30.- - Por outro lado, o art. 199.°, n.° 6 do CPPT preceitua que a garantia será prestada pelo valor da dívida exequenda, juros de mora e custas, acrescido de 25% da soma daqueles valores.
31.- - Ocorre que o valor indicado pelo Serviço de Finanças (SF) para prestação de garantia bancária no processo executivo em apreço, inicialmente para o IRC de 1997 e de 1998, não cumpriu o disposto no art. 199.°, n.° 6 do CPPT, tendo ficado muito aquém do valor que resultaria da aplicação daquele normativo.
32.- - Com efeito, a garantia bancária foi prestada em Março de 2002, pelo valor de € 1.022.855,43, (cf. doc. n.° 9 junto com a reclamação), quando é certo que as liquidações de IRC dos anos de 1997 e 1998 ascendiam a € 782.942,00.
33.- - Isto é, ab initio a garantia prestada foi sempre de montante inferior ao estipulado na lei.
34.- - Na verdade, a adição àquela quantia dos juros de mora, custas do processo e mais os 25% da soma daqueles valores implicaria, necessariamente, uma garantia bancária de valor muito superior.
35.- - Por outro lado, após o trânsito em julgado da impugnação judicial relativa ao exercício de 1997, julgada totalmente procedente, a referida garantia foi reduzida, em Julho de 2010, para o montante de € 388.919,75, valor igualmente insuficiente face à liquidação de IRC do exercício de 1998, que se cifrava em € 299.169,04 (cf. doc. n.° 10 junto com a reclamação).
36.- - É manifesta a insuficiência da garantia prestada nos autos porquanto há que adicionar os juros, as custas e 25% da soma daqueles valores, tudo em cumprimento do preceituado no art. 199.°, n.° 6 do CPPT.
37.- - A garantia bancária deveria ter sido de valor equivalente à quantia que, por via dela, se pretendia garantir, e nunca de valor inferior, porque o montante a garantir teria de corresponder ao que resultasse das regras contidas no n.° 6 do art. 199.° , conjugado com o disposto no art. 169.°, ambos do CPPT.
38.- - Acresce que a insuficiência da garantia bancária prestada está demonstrada e comprovada na notificação emitida pelo Chefe do SF, em 20.06.2016, na qual requer o seu reforço no montante de € 100.962,39, que refere serem apurados nos termos do n.° 6 do art. 199.° do CPPT, com vista à suspensão do processo executivo (cf. doc. n.° 11 junto com a reclamação).
39.- - O que significa que, em 26.06.2016, o SF pretendia suspender o processo executivo pois bem sabia que a insuficiência da garantia origina a prossecução do processo de execução, como se determina nos números 8 e 10 do artigo 199.° do CPPT e sempre foi prática assumida pela AT.

● Dados fornecidos
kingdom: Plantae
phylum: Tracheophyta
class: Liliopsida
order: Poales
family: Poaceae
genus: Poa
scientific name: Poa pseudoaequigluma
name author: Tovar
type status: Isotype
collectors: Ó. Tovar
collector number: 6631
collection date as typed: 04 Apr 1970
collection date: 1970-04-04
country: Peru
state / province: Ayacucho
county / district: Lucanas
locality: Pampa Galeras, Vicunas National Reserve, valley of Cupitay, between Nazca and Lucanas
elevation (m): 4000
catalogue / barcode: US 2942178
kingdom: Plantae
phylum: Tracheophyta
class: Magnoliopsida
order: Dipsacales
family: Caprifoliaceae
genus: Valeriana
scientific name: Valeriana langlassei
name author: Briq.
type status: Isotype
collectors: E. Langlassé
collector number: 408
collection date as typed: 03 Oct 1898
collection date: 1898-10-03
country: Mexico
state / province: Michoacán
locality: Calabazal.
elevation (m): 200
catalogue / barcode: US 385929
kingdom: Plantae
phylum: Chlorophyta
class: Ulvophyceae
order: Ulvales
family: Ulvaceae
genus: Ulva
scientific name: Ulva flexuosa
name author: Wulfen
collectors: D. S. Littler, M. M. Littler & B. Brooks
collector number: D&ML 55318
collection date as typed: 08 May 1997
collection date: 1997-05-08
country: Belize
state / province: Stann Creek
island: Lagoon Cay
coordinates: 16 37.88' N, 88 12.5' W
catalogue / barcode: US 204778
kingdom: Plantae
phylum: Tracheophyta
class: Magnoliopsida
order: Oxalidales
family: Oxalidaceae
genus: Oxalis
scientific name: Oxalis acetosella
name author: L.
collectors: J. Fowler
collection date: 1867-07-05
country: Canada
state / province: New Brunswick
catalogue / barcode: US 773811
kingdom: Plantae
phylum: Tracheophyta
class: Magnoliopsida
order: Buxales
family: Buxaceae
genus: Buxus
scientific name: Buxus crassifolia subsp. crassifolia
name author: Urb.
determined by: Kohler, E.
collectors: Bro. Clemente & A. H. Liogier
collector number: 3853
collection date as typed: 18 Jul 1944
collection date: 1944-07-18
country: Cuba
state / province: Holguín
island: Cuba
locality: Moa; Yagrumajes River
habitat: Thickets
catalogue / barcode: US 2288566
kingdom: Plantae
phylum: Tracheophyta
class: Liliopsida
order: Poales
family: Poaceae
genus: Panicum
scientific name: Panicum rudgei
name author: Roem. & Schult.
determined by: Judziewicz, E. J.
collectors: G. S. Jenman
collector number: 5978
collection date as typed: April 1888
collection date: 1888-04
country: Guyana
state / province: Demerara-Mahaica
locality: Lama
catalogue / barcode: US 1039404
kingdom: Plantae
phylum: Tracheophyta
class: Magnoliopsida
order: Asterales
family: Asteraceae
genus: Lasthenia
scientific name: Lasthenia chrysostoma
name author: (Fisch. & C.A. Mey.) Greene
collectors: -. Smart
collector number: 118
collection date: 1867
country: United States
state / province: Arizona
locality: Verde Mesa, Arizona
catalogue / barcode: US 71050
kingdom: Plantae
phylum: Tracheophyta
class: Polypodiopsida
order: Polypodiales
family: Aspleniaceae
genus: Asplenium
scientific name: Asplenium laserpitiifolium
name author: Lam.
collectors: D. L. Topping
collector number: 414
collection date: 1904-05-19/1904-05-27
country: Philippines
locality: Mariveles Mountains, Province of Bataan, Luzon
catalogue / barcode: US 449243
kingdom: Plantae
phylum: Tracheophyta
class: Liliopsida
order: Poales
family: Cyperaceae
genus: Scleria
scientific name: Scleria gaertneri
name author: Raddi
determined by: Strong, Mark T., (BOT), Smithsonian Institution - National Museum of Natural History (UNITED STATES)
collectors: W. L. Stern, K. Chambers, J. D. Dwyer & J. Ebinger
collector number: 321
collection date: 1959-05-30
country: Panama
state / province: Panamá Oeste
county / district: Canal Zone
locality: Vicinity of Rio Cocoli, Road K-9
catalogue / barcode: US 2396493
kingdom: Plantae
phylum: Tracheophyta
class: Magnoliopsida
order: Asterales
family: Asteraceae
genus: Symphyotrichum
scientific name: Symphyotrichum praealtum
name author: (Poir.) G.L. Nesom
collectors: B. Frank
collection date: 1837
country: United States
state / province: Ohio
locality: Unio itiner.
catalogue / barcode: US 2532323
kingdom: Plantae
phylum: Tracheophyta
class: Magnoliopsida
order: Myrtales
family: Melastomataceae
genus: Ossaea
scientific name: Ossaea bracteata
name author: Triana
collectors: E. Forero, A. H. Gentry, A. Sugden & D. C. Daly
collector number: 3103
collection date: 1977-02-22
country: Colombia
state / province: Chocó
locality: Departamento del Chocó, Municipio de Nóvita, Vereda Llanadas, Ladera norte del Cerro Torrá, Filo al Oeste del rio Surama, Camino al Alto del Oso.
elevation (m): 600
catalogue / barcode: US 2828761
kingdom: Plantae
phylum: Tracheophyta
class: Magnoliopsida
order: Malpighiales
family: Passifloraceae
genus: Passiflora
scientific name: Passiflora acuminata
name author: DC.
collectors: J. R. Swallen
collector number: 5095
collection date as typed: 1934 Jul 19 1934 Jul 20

● Requisitos
A - No excerto sobre a garantia bancária, por que valor foi prestada a garantia em março de 2002?
B - Transcreva o excerto sobre a garantia bancária, começando em "39.- - O que" e terminando em "assumida pela AT.".
C - Prolongue o excerto sobre a garantia bancária a partir do ponto em que termina.
As linhas foram obtidas de uma fonte distinta.

● Resultados
A - € 1.022.855,43.

B -
39.- - O que significa que, em 26.06.2016, o SF pretendia suspender o processo executivo pois bem sabia que a insuficiência da garantia origina a prossecução do processo de execução, como se determina nos números 8 e 10 do artigo 199.° do CPPT e sempre foi prática assumida pela AT.

C -
40.- - Resulta do exposto que qualquer efeito que se pretendesse atribuir à garantia bancária prestada - nomeadamente, o efeito suspensivo da prescrição previsto no art. 49.°, n.° 4 da LGT - não ocorreu porque, efectivamente, não foi suspensa a execução.
41.- - Em síntese:
a). a garantia bancária prestada não garante, nem nunca garantiu, o pagamento da dívida;
b). a execução não está, nem nunca esteve, suspensa;
c). logo, a prescrição consumou-se.
42.- - Em conclusão: na data da notificação do SF, 26.06.2016, a obrigação tributária proveniente da liquidação adicional do IRC de 1998, encontrava-se há muito prescrita, pelas razões supra invocadas, assentes no regime contido no n.° 2 do art. 49.° da LGT, bem como em virtude da insuficiência da garantia prestada, nos termos expostos de incumprimento da regras contidas nos arts. 169.° e 199.° do CPPT.
43.- - Nos termos do art. 175.° do CPPT, a prescrição ou duplicação da colecta serão conhecidas oficiosamente pelo juiz se o órgão da execução fiscal que anteriormente tenha intervido o não tiver feito ou o tenha feito contra legem.
Nestes termos e nos mais de Direito que V. Excias, Senhores Desembargadores,melhor suprirão, deve
1). a sentença recorrida ser revogada:
a). por erro de julgamento, consistente na errada aplicação e interpretação das normas aplicáveis ao caso em apreço, daí resultando a violação do disposto nos arts. 49.°, n.° 2 da LGT, 169.° e 199.° do CPPT;
b). por oposição entre o fundamento e a decisão conducente à respectiva nulidade, conforme se prescreve no art . 615.°, n.° 1, al. c) do Código de Processo Civil (CPC), aplicável ex vi art. 2.°, al. e) do CPPT.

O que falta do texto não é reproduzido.